▶ **TASK STATEMENT**:
Please count how many of the lines below contain the string "list", matching case exactly, and give only the number.

Stored entries:
────────────────────

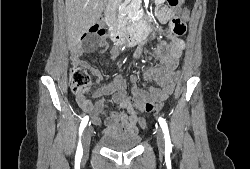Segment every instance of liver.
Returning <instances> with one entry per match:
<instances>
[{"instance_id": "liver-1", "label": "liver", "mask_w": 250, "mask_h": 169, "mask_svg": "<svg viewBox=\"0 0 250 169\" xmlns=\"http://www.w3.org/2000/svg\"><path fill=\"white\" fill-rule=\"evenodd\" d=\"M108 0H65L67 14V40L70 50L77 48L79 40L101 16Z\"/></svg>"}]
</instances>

────────────────────

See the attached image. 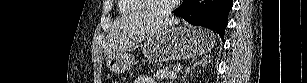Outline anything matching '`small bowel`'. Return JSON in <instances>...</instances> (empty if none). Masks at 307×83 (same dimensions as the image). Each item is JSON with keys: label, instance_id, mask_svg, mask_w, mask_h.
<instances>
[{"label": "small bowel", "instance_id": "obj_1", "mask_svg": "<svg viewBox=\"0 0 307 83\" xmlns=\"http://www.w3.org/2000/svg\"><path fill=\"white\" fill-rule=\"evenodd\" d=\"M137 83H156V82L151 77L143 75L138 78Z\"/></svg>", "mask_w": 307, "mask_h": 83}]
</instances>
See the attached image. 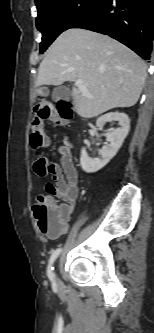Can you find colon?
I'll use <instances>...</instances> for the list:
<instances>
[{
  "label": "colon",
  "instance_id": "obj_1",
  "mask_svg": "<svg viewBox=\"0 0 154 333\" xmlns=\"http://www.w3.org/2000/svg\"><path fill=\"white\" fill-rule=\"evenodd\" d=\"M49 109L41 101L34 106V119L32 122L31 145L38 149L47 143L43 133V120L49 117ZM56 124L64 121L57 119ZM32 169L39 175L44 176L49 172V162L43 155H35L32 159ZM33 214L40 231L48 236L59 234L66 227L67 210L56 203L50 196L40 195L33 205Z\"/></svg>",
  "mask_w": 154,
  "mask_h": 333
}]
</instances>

────────────────────

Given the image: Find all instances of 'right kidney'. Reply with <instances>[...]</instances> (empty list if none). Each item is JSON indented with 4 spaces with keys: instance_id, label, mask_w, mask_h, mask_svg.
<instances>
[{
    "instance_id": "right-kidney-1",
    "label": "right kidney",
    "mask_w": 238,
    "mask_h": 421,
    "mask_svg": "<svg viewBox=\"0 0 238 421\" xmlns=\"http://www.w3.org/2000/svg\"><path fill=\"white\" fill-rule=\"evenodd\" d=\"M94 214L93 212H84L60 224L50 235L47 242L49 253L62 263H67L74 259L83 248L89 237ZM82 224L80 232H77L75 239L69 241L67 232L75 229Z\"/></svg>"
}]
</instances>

────────────────────

▶ **FINISHED TASK**:
2